Material for the task Block Start

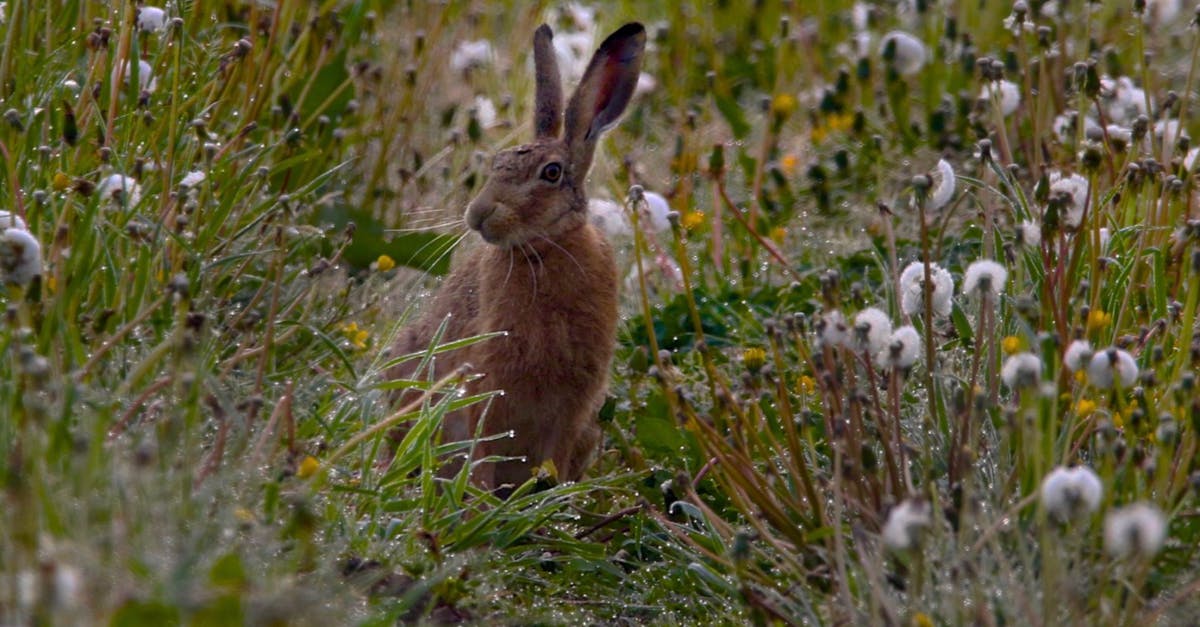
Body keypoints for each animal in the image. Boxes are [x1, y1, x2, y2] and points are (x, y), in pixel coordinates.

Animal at [390, 22, 646, 490]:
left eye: (551, 173)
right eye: (497, 163)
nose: (478, 214)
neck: (544, 250)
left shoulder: (574, 406)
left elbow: (554, 460)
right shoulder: (485, 385)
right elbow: (481, 450)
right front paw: (481, 500)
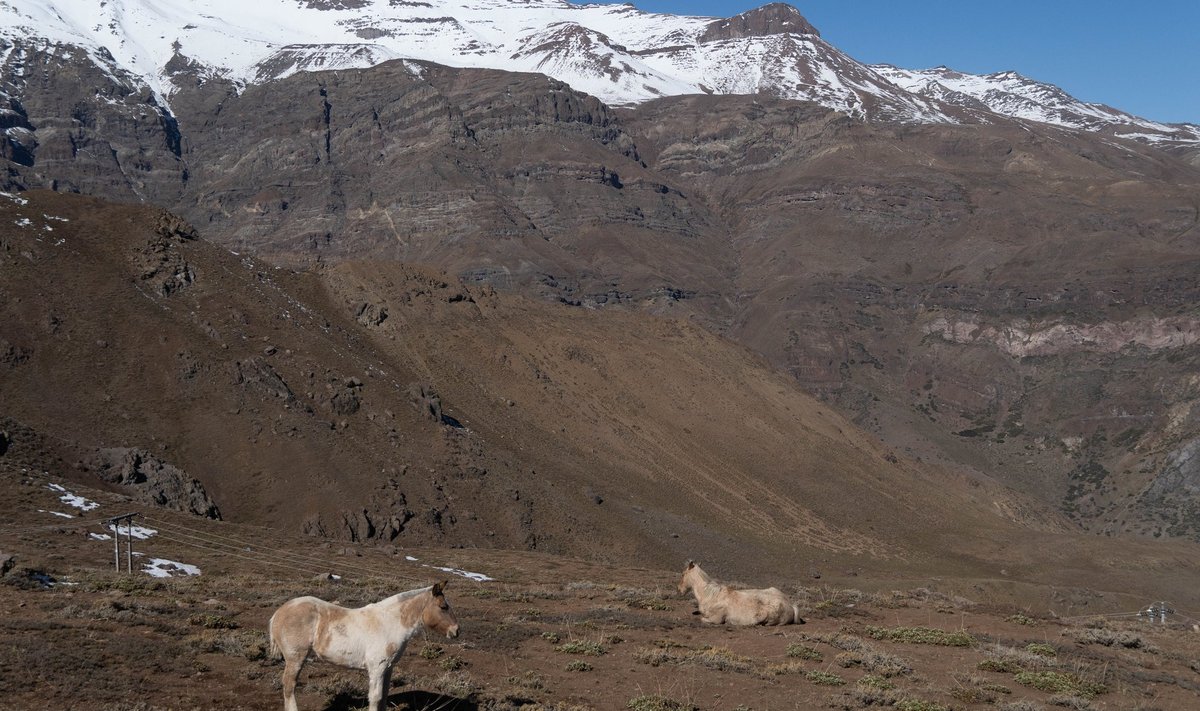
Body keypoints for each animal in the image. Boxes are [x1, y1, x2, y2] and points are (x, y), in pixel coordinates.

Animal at [268, 583, 458, 711]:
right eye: (443, 606)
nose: (456, 631)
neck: (389, 622)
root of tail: (278, 613)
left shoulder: (388, 668)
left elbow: (384, 695)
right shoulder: (377, 668)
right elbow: (375, 697)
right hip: (295, 658)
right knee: (289, 685)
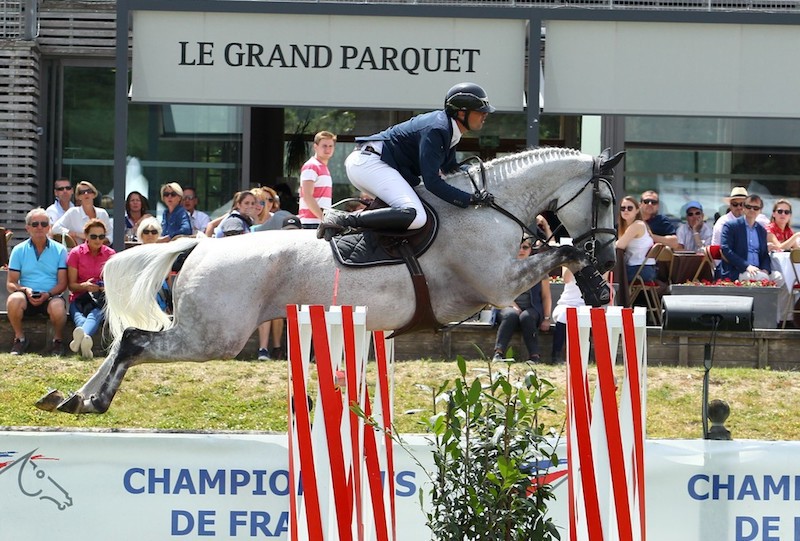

Material for the task Block End

# Exercise aim
Please copy out the material above exactly, with the images removed.

# Written reply
Body keypoints for each animal in the image. Boxes are [x1, y1, x2, y2] and points are (x, y), in pixel coordinates.

Animal at [390, 22, 646, 490]:
left eye: (551, 173)
right eye: (497, 163)
nose: (478, 214)
neck: (544, 250)
left shoulder: (574, 406)
left elbow: (554, 460)
right shoulder: (485, 385)
right elbow: (481, 450)
right front paw: (481, 500)
Body keypoints for each animal in the image. Boxes are [x1, y1, x2, y2] and points are (x, y), in pixel coordinates.

Animal at [268, 583, 458, 711]:
right eye: (443, 606)
nose: (456, 631)
neck: (389, 622)
root of tail: (278, 613)
left shoulder: (388, 668)
left elbow: (384, 695)
right shoulder: (377, 668)
right elbow: (375, 697)
right hip: (295, 658)
right knee: (289, 685)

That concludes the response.